Rows from a data source:

┄┄┄┄┄┄

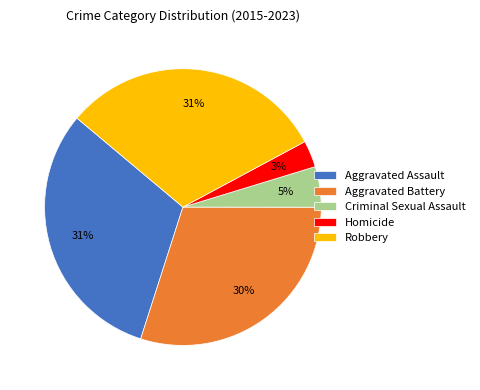

The Homicide slice represents 3% of the pie. True or false?

True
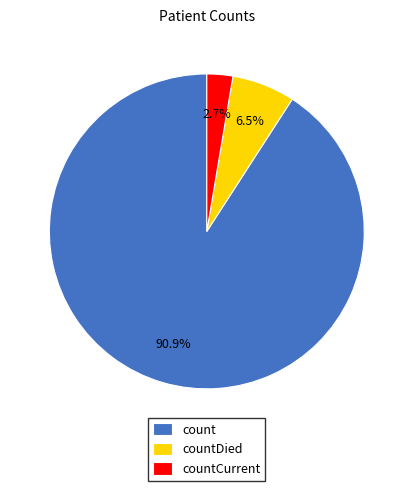

Which slice is the smallest?

countCurrent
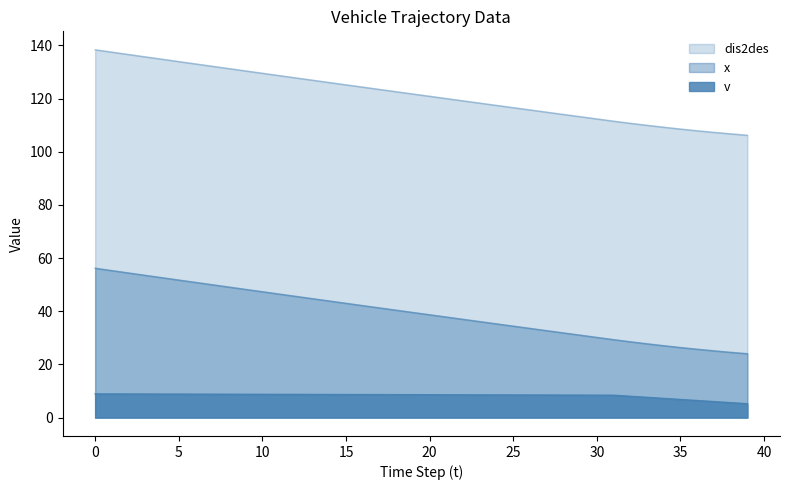

What is the difference between the highest and lowest values at 26?

107.3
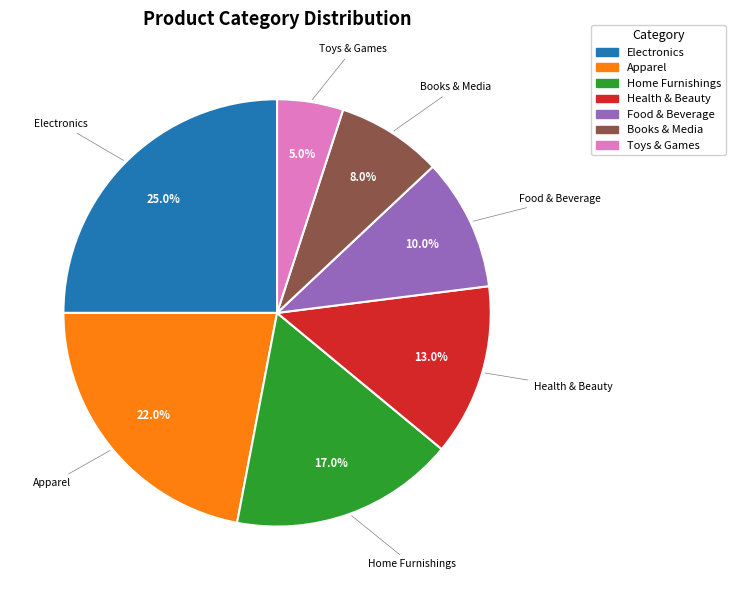

To the nearest percent, what is the difference between the largest and smallest slice percentages?

20%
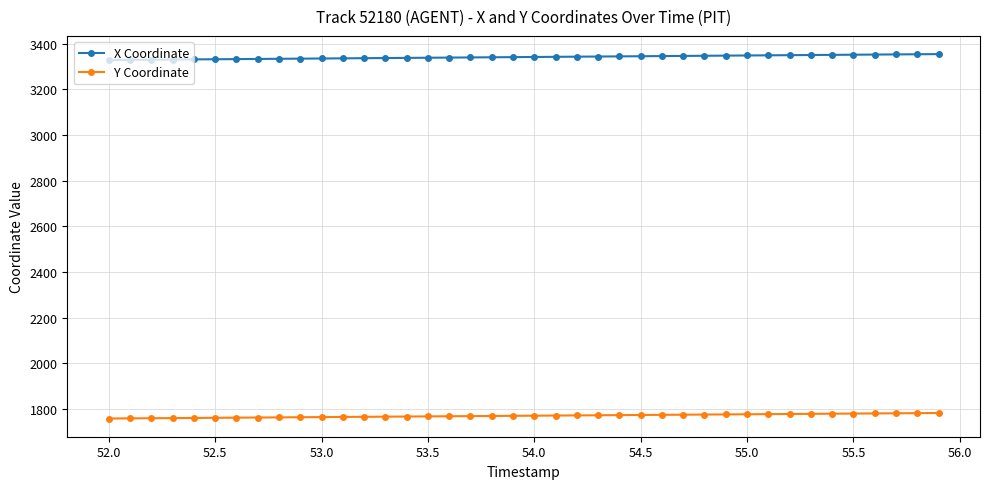

Is this an area chart (filled region under the line)?

No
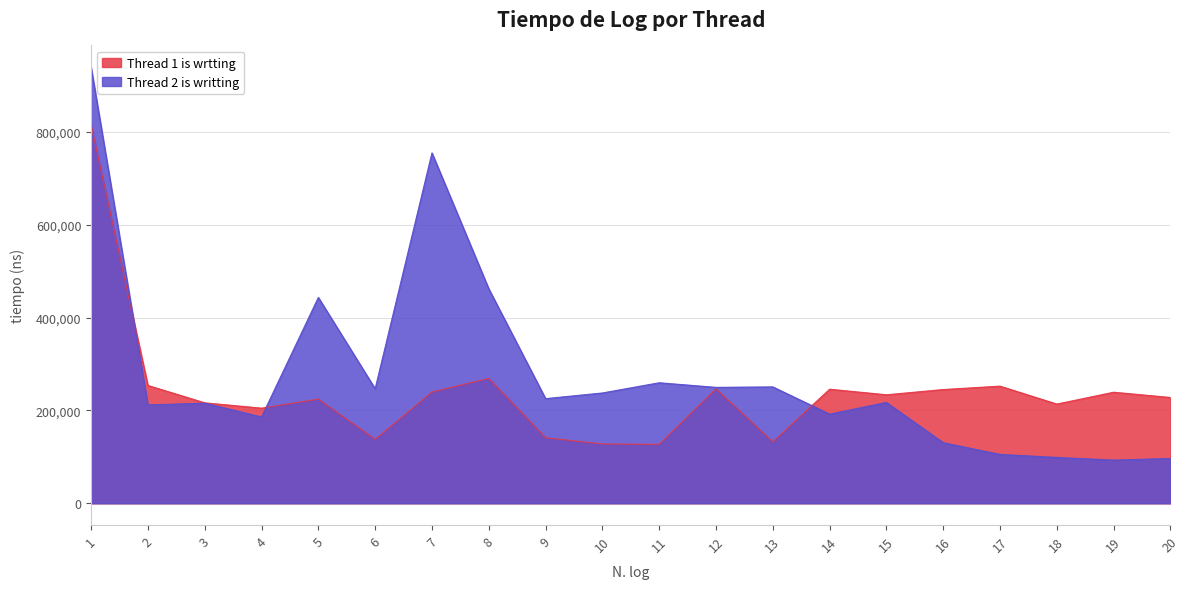

At which label is Thread 1 is wrtting closest to 471200?

8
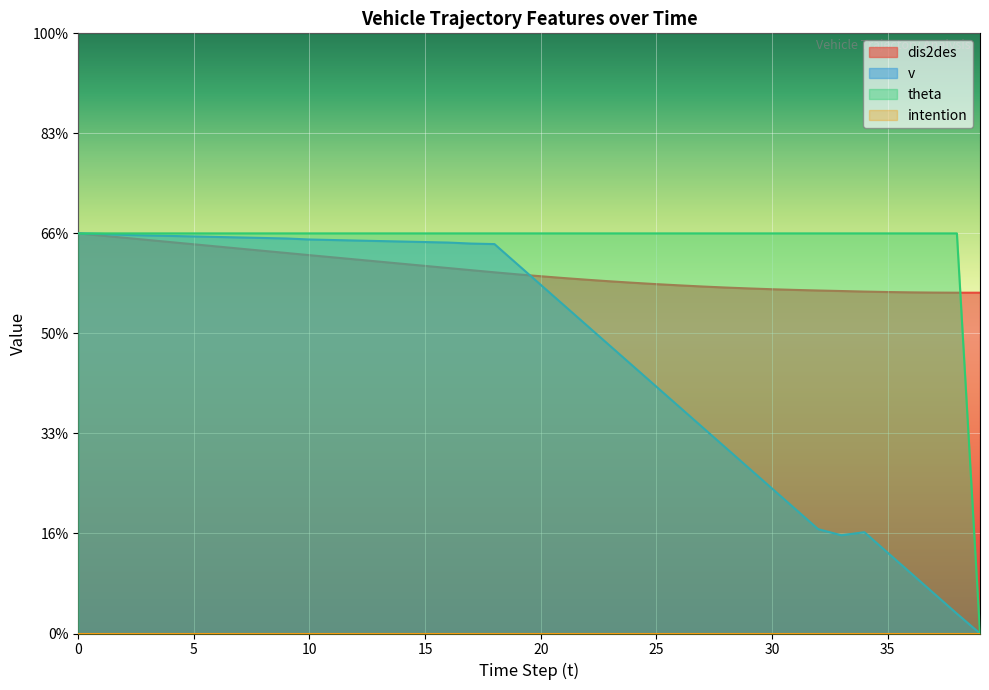

True or false: theta and v intersect in this chart.

False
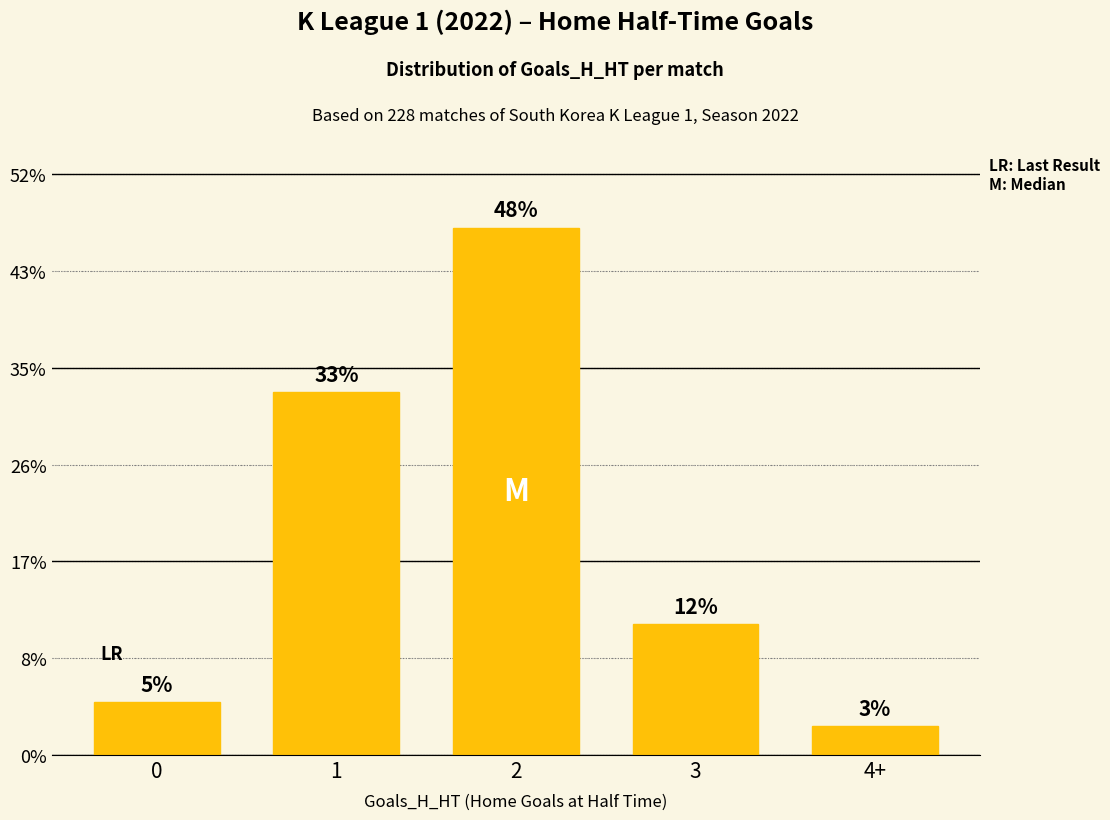

Reading left to right, extract all data points from this chart.

0=11	1=75	2=109	3=27	4+=6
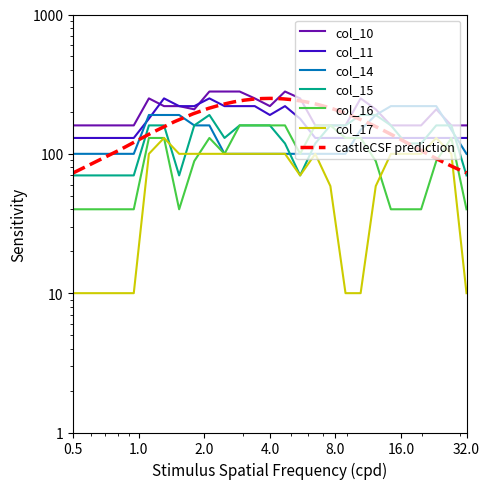

What is the greatest value displayed?

280.0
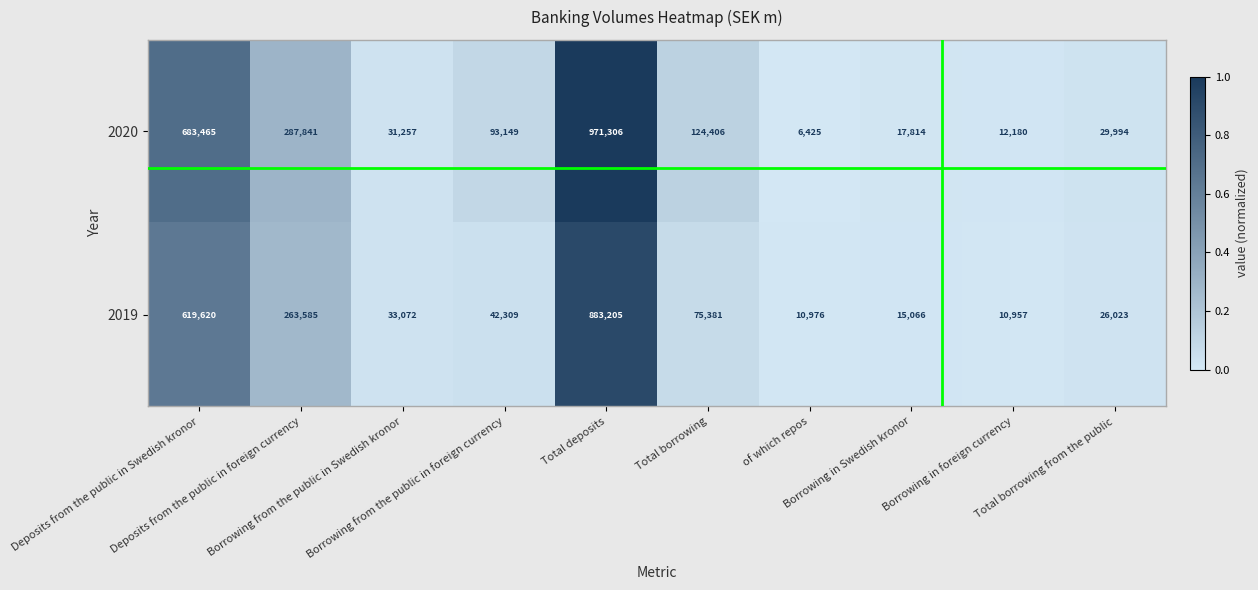

Rank the series at Total borrowing from the public from highest to lowest value.

2020, 2019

┄┄┄┄┄┄

● What the task asks
Which lines in the rows above contain the word "this"? Show each of them in full.

● Answer area
Is this an area chart (filled region under the line)?
True or false: theta and v intersect in this chart.
Reading left to right, extract all data points from this chart.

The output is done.